Keempat, sengkarut perbedaan data kematian antara Pusat dan Daerah yang ditemukan oleh LaporCovid-19 sebesar 19.838 atau 24,6 persen pun menambah catatan buruk transparansi informasi yang semestinya disediakan Pemerintah. Informasi total kematian menjadi penting bagi publik untuk menggambarkan kondisi sesungguhnya dan sebagai pijakan bagi Pemerintah untuk mengambil langkah penanganan pandemi berikutnya.

Warga pantas patah arang melihat cara kerja Pemerintah. Pemerintah seperti menutup telinga dari semua saran epidemiolog yang mengatakan bahwa kunci untuk bebas dari kondisi pandemi hanya dengan memaksimalkan 3T. Sebaliknya, yang dilakukan Pemerintah; PPKM yang sekedarnya, 3T yang tak pernah menyentuh target, bahkan kewajiban treatment bagi mereka yang membutuhkan pelayanan kesehatan terbengkalai hingga merenggut nyawa.

Inilah akibat kebijakan pembatasan kegiatan yang melulu ogah berpedoman pada UU Karantina Kesehatan. Warga dibatasi dalam berkegiatan namun minus insentif, distribusi bansos pun tidak maksimal akibat pendataan yang masih bermasalah. Pemerintah harusnya paham, kebijakan yang menempatkan warga dalam posisi dilematis harus memilih antara bisa makan sehari-hari atau terjangkit pandemi adalah resep terbaik untuk melestarikan pandemi sekaligus menyulut gesekan di tengah masyarakat. Pendekatan lepas tangan ini tidak bisa diklaim sebagai penanganan pandemi, lebih tepat disebut sebagai menumbalkan warga rentan untuk dihantam wabah. 
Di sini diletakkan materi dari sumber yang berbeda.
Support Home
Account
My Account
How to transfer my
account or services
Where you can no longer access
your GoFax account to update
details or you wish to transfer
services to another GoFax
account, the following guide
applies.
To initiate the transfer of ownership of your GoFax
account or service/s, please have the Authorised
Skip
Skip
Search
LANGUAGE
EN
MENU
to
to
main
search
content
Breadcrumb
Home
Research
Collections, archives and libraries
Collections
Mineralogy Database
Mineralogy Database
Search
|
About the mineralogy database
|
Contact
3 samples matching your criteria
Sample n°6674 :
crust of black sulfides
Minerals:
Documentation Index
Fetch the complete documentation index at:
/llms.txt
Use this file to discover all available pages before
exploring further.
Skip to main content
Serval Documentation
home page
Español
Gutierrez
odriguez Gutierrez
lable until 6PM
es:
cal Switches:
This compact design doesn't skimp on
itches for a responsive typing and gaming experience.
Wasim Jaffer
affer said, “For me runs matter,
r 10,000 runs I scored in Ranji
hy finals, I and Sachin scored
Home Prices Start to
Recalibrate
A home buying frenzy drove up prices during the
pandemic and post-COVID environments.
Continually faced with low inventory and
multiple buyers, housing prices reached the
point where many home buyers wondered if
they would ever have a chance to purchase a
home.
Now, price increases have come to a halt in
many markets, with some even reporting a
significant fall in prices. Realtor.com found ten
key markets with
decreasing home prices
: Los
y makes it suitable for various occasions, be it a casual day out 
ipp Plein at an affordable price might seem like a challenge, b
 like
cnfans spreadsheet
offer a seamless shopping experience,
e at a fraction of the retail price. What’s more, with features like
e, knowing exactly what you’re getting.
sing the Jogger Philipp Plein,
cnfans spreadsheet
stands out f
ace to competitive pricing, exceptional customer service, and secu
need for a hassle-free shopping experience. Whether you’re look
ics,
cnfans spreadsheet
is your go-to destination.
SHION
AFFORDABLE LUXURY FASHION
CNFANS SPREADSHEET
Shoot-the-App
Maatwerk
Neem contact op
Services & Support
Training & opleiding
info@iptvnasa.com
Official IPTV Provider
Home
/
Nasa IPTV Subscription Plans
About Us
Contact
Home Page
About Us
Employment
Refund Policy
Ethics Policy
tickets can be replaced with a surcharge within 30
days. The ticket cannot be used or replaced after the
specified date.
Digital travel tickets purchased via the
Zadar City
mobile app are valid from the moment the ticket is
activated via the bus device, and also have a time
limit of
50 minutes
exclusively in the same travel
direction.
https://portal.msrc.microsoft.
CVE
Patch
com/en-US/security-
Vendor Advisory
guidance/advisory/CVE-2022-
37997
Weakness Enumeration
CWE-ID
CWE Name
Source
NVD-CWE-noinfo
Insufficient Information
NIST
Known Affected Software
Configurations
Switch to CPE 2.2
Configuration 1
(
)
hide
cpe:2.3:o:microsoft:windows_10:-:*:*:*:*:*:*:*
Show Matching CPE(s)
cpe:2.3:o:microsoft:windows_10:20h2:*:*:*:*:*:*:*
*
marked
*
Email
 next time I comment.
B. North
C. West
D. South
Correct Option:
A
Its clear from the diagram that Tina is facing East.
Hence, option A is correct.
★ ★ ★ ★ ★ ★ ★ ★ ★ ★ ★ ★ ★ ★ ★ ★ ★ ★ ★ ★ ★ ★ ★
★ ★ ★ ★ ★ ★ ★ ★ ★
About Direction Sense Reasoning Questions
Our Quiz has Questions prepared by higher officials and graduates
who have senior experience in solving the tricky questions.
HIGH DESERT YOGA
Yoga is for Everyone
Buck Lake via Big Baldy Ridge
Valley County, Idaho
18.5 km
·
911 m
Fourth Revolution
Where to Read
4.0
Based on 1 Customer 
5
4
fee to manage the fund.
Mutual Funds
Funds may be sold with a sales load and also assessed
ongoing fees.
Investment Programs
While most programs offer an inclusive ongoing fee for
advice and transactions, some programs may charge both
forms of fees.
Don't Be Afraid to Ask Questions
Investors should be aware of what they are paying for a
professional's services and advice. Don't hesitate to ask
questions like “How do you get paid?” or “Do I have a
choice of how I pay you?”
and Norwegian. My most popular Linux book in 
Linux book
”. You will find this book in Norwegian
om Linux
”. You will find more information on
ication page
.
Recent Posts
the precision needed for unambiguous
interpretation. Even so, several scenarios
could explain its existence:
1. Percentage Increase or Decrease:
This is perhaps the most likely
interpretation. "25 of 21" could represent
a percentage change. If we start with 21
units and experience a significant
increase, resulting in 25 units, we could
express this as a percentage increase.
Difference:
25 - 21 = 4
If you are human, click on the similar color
Belum lagi, ketika Pemerintah memfokuskan penanganan pandemi hanya di Provinsi Jawa-Bali, hal tersebut menyebabkan penanganan pandemi yang kedodoran di daerah lain. Terbukti angka kematian dan keterisian fasilitas kesehatan pada daerah Gorontalo, Maluku, Maluku Utara, Kalimantan Utara, hingga Papua mengalami tren yang memburuk.

Lagi-lagi, model mitigasi setengah-setengah seperti ini tak akan membawa Indonesia bebas dari ancaman virus. Oleh karena itu, tidak bisa tidak, dibutuhkan penanganan pandemi secara menyeluruh dengan koordinasi penuh antara Pusat dan Daerah. Melihat kepemimpinan Satgas COVID-19 yang tidak ditempati dari kalangan ahli kesehatan masyarakat maupun epidemiolog saja sudah pertanda bahwa mitigasi bencana tidak berada di bawah kendali orang yang semestinya. Wajar, bila komitmen 3T tak pernah sesuai target. 

Rekomendasi kami:

  1. Kepemimpinan Satgas COVID-19 diserahkan kepada ahli kesehatan masyarakat atau epidemiolog.
  2. Komitmen kuat terhadap 3T, perbaiki pendataan kasus, dan tingkatkan terus laju vaksinasi, terutama di luar Pulau Jawa dan daerah pedesaan.
  3. Membuat RS darurat atau memperbanyak tempat isolasi mandiri bagi warga serta memperbaiki pendataan warga yang sedang isoman sebagai salah satu langka pengawasan bagi mereka yang membutuhkan pertolongan kesehatan.